Dotąd Odyssey znaliśmy tylko ze wstępnych zapowiedzi producenta i jednego concept artu udostępnionego przez Carmen Lights. Miał to być survival Blizzarda, który poszedł pod nóż w wyniku zwolnień zarządzonych przez Microsoft oraz problemów z silnikiem graficznym. Jak jednak pisaliśmy w styczniu – zespół był bardzo zżyty z produkcją i bardzo pozytywnie do niej nastawiony.

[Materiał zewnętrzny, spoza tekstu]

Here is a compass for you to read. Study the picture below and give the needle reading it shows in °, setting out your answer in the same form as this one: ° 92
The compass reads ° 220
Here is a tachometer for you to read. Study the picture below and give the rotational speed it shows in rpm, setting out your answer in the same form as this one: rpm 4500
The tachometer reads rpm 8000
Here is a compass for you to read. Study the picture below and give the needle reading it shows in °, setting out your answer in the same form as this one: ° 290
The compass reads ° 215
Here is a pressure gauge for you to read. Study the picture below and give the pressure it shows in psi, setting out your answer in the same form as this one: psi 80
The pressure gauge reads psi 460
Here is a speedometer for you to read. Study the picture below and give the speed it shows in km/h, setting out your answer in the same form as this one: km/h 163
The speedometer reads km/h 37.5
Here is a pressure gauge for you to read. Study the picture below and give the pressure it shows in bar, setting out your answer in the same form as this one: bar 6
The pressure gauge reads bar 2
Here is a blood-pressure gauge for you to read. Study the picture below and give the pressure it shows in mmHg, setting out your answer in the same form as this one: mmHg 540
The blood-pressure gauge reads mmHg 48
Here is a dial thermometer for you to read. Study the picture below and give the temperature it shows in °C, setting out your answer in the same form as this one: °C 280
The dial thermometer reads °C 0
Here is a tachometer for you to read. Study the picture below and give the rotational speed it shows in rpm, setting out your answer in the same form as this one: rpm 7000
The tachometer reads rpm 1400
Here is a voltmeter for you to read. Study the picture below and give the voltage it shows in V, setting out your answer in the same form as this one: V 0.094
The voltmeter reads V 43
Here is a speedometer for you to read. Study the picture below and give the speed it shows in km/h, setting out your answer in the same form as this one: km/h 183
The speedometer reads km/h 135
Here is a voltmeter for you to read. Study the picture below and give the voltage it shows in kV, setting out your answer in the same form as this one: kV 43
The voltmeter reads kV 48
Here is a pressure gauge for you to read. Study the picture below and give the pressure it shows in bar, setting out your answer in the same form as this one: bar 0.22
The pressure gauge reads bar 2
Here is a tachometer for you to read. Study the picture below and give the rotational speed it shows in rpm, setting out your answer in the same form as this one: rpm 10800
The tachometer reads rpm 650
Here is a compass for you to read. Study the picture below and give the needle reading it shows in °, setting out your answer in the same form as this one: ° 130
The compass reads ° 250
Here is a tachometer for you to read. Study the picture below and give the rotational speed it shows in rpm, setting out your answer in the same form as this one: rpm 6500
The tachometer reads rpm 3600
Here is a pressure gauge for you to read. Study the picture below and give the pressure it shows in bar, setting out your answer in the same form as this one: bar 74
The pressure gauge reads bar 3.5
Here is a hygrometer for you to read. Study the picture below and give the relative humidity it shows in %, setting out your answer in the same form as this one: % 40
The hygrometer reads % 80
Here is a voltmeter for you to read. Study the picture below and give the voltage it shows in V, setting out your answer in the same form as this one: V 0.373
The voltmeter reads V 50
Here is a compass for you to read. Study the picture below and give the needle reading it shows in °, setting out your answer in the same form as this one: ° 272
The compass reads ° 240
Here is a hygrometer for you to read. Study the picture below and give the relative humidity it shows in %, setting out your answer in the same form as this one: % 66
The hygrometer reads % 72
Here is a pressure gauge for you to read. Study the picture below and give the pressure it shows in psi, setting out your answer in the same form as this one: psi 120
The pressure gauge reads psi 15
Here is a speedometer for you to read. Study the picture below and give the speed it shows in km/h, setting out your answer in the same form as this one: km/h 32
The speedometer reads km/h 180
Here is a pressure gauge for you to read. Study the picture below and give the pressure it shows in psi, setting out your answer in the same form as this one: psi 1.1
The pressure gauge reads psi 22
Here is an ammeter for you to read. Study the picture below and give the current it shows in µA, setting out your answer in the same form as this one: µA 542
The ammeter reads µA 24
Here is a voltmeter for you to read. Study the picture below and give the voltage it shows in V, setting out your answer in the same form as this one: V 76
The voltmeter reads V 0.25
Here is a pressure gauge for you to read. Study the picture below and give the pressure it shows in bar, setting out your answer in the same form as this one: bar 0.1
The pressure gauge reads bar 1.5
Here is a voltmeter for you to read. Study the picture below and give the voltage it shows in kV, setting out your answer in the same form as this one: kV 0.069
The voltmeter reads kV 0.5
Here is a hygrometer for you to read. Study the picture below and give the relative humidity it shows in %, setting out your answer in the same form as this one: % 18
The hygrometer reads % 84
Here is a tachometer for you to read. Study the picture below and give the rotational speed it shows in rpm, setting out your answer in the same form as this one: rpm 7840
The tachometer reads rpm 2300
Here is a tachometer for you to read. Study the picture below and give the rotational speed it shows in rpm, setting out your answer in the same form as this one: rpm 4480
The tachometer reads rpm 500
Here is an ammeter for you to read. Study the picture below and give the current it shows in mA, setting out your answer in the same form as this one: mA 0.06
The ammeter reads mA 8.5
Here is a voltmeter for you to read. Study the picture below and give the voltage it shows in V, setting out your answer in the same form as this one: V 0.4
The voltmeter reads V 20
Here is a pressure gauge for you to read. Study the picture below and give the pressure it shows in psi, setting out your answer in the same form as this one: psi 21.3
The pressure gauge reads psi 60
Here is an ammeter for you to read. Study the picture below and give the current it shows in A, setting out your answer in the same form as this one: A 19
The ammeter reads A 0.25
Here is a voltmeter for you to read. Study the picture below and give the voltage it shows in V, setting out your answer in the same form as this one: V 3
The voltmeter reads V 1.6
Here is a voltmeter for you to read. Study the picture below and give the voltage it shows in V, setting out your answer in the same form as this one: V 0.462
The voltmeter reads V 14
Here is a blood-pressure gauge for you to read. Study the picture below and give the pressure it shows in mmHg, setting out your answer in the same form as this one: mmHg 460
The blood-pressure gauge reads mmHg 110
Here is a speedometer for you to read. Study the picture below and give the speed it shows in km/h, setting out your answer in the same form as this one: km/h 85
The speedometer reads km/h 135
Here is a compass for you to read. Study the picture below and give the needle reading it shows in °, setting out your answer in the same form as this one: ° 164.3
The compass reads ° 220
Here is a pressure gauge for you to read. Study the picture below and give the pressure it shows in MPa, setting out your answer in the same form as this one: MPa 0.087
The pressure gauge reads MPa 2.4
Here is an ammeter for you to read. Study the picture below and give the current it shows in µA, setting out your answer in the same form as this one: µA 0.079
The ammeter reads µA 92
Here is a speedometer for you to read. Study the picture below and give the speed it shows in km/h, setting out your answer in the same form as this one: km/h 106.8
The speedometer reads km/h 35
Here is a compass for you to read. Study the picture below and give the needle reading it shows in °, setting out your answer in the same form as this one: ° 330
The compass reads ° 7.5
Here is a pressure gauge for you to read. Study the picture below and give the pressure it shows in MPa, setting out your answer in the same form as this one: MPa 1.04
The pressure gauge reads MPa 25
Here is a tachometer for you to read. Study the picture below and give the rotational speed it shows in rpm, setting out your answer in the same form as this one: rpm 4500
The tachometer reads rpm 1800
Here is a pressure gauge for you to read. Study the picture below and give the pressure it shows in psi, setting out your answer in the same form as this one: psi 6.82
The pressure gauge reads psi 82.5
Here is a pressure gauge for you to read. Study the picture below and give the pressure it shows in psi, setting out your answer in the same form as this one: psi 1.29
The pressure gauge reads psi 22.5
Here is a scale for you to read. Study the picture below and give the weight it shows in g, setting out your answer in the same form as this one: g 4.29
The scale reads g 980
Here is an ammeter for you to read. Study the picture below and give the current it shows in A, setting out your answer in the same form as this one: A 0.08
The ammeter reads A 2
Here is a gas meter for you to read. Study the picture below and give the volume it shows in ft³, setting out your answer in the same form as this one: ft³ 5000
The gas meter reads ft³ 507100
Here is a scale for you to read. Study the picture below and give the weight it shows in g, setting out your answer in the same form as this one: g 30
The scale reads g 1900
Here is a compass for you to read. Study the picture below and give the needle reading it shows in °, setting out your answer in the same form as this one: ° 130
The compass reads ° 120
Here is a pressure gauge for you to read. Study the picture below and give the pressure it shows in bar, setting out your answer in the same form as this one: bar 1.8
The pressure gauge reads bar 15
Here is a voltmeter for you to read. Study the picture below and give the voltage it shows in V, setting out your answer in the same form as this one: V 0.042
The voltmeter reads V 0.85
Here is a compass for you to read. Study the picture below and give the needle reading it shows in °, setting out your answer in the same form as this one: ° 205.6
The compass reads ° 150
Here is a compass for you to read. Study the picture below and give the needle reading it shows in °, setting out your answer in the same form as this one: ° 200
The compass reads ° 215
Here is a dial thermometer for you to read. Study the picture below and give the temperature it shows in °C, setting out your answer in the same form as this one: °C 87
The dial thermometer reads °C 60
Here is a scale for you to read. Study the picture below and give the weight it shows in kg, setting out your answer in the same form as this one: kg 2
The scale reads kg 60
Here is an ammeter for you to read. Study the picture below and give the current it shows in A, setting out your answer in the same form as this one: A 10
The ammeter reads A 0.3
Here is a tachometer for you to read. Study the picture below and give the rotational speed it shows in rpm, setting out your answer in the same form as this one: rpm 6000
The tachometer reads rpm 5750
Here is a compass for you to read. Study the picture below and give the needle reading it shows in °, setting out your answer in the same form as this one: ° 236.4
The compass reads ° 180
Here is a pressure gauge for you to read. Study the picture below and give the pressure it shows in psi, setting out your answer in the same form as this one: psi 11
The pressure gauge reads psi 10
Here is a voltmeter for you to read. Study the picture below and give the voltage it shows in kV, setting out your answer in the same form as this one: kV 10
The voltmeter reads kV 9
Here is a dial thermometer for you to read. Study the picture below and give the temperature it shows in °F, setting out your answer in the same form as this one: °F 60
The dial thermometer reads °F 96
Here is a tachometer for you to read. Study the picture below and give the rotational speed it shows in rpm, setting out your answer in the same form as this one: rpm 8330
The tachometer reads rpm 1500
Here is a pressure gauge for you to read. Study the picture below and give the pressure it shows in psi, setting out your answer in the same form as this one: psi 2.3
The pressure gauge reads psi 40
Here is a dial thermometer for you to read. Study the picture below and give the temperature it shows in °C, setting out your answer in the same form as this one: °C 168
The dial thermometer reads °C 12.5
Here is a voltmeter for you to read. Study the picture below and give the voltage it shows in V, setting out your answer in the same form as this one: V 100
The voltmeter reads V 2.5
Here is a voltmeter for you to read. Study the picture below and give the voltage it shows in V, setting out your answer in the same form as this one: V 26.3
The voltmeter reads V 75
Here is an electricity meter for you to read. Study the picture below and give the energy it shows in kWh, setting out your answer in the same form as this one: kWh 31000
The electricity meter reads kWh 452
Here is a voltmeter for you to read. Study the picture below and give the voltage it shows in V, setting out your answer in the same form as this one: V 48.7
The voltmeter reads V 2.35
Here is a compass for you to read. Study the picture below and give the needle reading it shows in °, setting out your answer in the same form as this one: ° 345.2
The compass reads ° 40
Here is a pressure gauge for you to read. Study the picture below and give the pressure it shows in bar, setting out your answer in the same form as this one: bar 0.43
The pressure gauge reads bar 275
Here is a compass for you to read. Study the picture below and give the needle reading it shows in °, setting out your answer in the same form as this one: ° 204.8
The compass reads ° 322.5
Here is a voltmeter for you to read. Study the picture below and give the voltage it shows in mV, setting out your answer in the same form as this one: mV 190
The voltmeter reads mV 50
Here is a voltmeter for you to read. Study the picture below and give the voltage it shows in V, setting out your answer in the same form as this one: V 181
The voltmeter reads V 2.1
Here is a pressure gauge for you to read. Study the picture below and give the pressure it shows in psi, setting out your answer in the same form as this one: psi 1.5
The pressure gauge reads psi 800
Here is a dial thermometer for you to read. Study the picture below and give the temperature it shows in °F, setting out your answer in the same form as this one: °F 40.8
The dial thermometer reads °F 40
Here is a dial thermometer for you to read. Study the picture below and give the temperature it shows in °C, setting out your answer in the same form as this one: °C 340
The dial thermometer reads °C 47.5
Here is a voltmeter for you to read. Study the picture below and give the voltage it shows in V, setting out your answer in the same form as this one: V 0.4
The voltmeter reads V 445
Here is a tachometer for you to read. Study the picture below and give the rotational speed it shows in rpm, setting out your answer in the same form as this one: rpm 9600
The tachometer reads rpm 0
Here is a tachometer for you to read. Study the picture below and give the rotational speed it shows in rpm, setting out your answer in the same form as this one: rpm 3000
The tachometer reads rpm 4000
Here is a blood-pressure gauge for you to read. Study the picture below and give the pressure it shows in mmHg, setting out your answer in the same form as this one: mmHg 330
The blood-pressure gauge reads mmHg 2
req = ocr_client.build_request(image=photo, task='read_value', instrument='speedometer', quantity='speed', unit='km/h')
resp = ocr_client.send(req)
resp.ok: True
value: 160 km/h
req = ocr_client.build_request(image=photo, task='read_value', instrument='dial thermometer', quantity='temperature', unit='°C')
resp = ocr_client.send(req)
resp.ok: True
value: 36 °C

Czym miało być Odyssey Blizzarda?
Produkcja najprawdopodobniej celowała w rywalizację z takimi tytułami jak Valheim, choć wskazywano też na inspiracje Minecraftem i Rust. Użytkownik rosyjskiego społecznościowego portalu VK udostępnił pakiet dziewięciu screenów rzekomo pochodzących z gry.
Materiał o Odyssey, które wyciekły do sieci
Zdjęcia pokazują, jak mogła wyglądać postać gracza, kilka krajobrazów, ekran zasobów oraz śmierci i charakterystyczne dla gatunku okrągłe menu. Widoczna na jednym zdjęciu nazwa questa „Fallen Star” (ang. „Upadła Gwiazda”) sugeruje, że dzieło tworzone przez dywizję zwaną Team Survival mogło kłaść spory – jak na ten gatunek – nacisk na elementy fabularne. Poniżej prezentujemy najciekawsze screeny, wszystkie pochodzą z wpisu wspomnianego użytkownika.
Jak widzicie – oraz jak wskazywał concept art – gra miała promieniować baśniowym klimatem. Jak zauważa portal Games Radar, w materiałach można dostrzec nawiązania do brytyjskiego folkloru i legend czy Kota z Cheshire.
Odyssey – powody anulowania projektu
Jak podawaliśmy w styczniu, według raportu agencji Bloomberg gra poszła do kosza ze względu na przedłużający się proces produkcji oraz kłopoty z silnikiem graficznym. Początkowo Team Survival pracowało na Unreal Engine, ale zwierzchnicy naciskali na korzystanie z Blizzardowego silnika Synapse (bo takie wmuszanie technologii zawsze dobrze się kończy…). Cóż, szkoda. To kolejny ciekawy tytuł, który ląduje na cmentarzysku giganta obok takich projektów jak Warcraft Adventures.